EXERCISE BRIEF:
Answer with a single number, the count of lines in the material below that contain the word "dropout".

THE DATA:
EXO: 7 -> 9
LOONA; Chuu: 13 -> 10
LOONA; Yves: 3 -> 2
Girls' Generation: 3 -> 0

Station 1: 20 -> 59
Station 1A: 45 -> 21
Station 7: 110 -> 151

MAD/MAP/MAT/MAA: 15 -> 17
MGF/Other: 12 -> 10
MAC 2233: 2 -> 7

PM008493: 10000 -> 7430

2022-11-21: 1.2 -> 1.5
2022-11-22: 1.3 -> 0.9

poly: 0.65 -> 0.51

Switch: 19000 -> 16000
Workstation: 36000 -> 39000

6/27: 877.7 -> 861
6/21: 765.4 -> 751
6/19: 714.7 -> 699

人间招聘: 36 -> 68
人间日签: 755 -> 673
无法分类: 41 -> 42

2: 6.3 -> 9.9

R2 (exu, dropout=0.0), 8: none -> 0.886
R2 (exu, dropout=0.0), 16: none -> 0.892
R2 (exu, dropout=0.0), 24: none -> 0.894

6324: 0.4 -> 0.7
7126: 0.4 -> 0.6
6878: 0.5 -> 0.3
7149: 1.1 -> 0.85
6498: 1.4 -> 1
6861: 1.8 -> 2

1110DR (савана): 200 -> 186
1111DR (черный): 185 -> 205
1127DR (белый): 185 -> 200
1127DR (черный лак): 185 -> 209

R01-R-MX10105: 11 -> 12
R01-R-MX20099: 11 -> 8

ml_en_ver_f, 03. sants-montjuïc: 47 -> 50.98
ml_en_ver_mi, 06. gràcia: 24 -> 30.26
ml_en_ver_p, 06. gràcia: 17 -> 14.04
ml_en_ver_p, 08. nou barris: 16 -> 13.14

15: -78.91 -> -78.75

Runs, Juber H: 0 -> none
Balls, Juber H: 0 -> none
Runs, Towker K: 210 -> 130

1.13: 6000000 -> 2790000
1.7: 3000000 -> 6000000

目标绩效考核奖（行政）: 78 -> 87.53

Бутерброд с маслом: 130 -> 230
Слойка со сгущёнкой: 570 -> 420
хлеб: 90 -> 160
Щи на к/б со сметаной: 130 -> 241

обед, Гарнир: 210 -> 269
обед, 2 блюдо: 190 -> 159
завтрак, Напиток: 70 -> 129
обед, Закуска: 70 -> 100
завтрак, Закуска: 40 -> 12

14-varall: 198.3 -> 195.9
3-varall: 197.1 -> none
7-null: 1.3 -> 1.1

TASK RESPONSE:
3